Arte Tragédia de Mariana inspira filme, livro e escultura de lama: críticos chamam de ruin porn Um filme, um livro e série de intervenções artísticas sobre a tragédia provocada por barro tóxico da Samarco resgatam cenários da cidade mineira

Por: Viver/Diario - Diario de Pernambuco

Publicado em: 29/04/2016 13:28 Atualizado em: 29/04/2016 13:28

Tragédia na cidade mineira de Mariana inspira filme, livro e série de intervenções artísticas pelo Brasil. Foto: Rogério Alves/Agência Brasil
Tragédia na cidade mineira de Mariana inspira filme, livro e série de intervenções artísticas pelo Brasil. Foto: Rogério Alves/Agência Brasil

Memórias de centenas de desabrigados e dos 19 mortos pelo rompimento da barragem da mineradora Samarco, em Mariana (MG), flutuam sobre a lama que devastou a cidade mineira: são, agora, transformadas em arte - em alguns casos, aclamadas, em outros, cercada de contradição. Rio lama, de Tadeu Jungle, se destaca como registro preciso da tragédia ambiental, enquanto as intervenções de Haroon Gunn-Salie foram chamadas de "ruin porn" (pornografia das ruínas, em tradução livre).

É em São Paulo, no galpão Videobrasil, que o artista sul-africano Haroon Gunn-Salie exibe vídeos e intervenções. Para desenvolver as obras, passou cerca de um mês imerso na lama que soterrou o lugar em novembro passado, recolhendo lembranças das vítimas. Ecos de sons que ficaram gravados entre os moradores, como o grito dos bichos, toras de bambu sendo quebradas com a força da água e construções sendo arrastadas pela correnteza. Segundo Guun-Salie, o som da lama foi mencionado por todos com quem teve contato.

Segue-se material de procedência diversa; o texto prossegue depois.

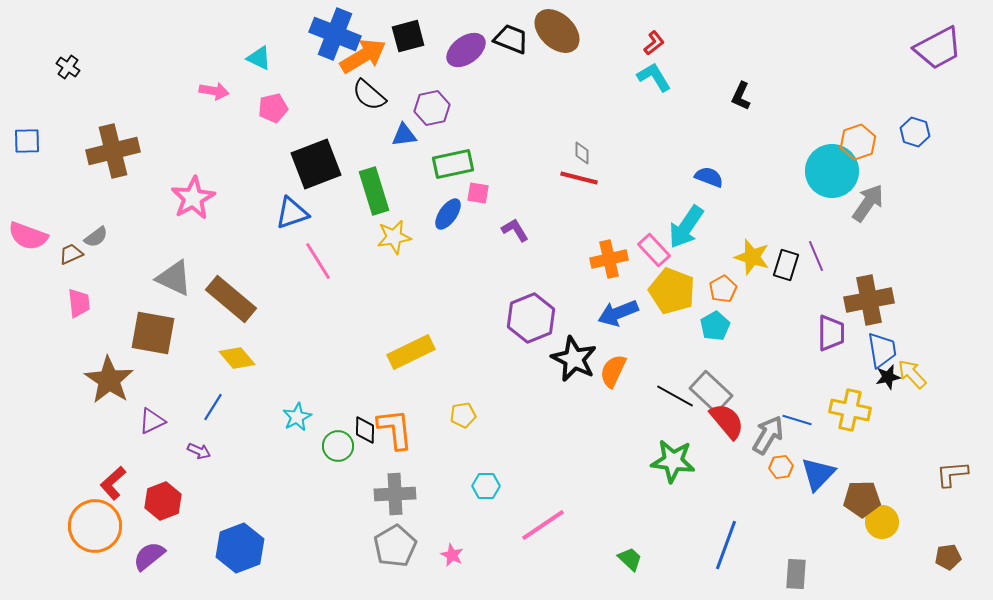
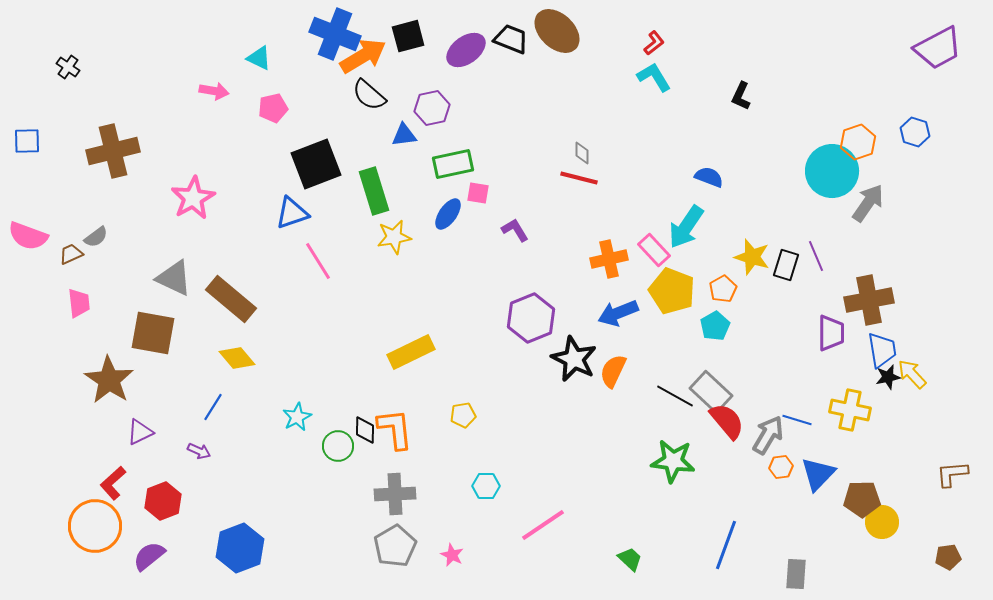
purple triangle at (152, 421): moved 12 px left, 11 px down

O artista reconstruiu parte da catástrofe ambiental, com escombros reais de uma das casas atingidas e seis toneladas de lama recolhidas em Mariana. Ele defende a intervenção - na fronteira entre a arte politicamente engajada e o “ruin porn”, adjetivo dado a obras que estetizam a destruição, como ocorreu após os terremotos do Haiti e a passagem catastrófica do furacão Katrina por Nova Orleans. “Fazemos mais do que ruin porn. Damos a chance de navegar pela ruína. É possível ver de perto como foi estar ali”, argumenta Gunn-Salie.

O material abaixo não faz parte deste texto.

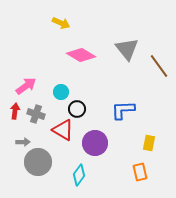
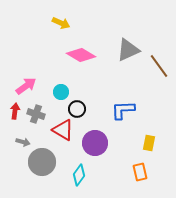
gray triangle: moved 1 px right, 1 px down; rotated 45 degrees clockwise
gray arrow: rotated 16 degrees clockwise
gray circle: moved 4 px right
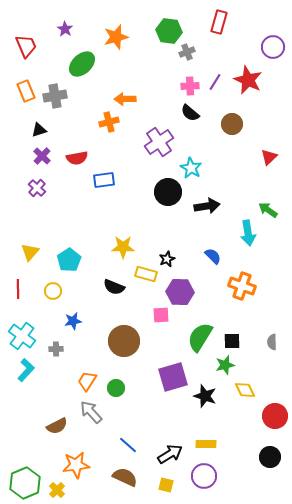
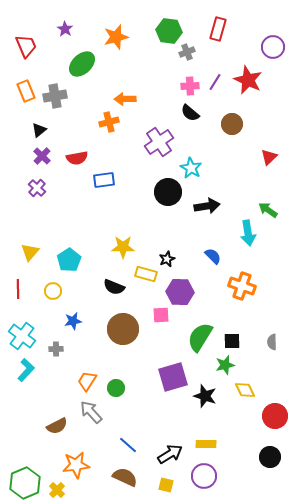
red rectangle at (219, 22): moved 1 px left, 7 px down
black triangle at (39, 130): rotated 21 degrees counterclockwise
brown circle at (124, 341): moved 1 px left, 12 px up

Memórias de vítimas e escombros de cosntruções são resgatados pelos artistas. Foto: Agência Brasil/Divulgação
Memórias de vítimas e escombros de cosntruções são resgatados pelos artistas. Foto: Agência Brasil/Divulgação
Após críticas em relação ao transporte das ruínas de Minas Gerais a São Paulo, envolvendo dezenas de trabalhadores e desconstruindo parte do cenário do desastre, o artista explicou que os destroços foram doados. Segundo ele, a tentativa de compra foi desconsiderada quando uma moradora cedeu escombros a fim de dar visibilidade ao crime ambiental. O sul-africano classifica sua obra como “intervenção social profunda”: no passado, já retratou moradores de guetos de segregação racial na África do Sul, por exemplo, e moldou peças durante imersão artística em favela de Belo Horizonte (MG).

Tateando entre registros que o barro tóxico não varreu, o sul-africano não é o único a se empenhar em converter tragédia em arte - de cunho mais político do que poético. O cineasta Tadeu Jungle e o fotógrafo Christian Cravo também estão envolvidos em projetos dedicados ao tema. Cravo retrata, em livro a ser lançado no mês que vem, também em São Paulo, os vestígios de vida em meio à lama. Sapatos perdidos, cortinas sujas e móveis inutilizados estampam a obra, que não expõe figuras humanas. Havia feito o mesmo no Haiti, onde documentou rastros de tragédia sem fotografar pessoas.

Jungle, por sua vez, fez um filme em meio aos escombros. Segundo ele, tentando captar o momento em que a vida na cidade começava a evaporar. As imagens de Rio lama, curta disponível no YouTube, ofertam visão de 360° da tragédia, consideradas um dos registros mais precisos da devastação em Mariana.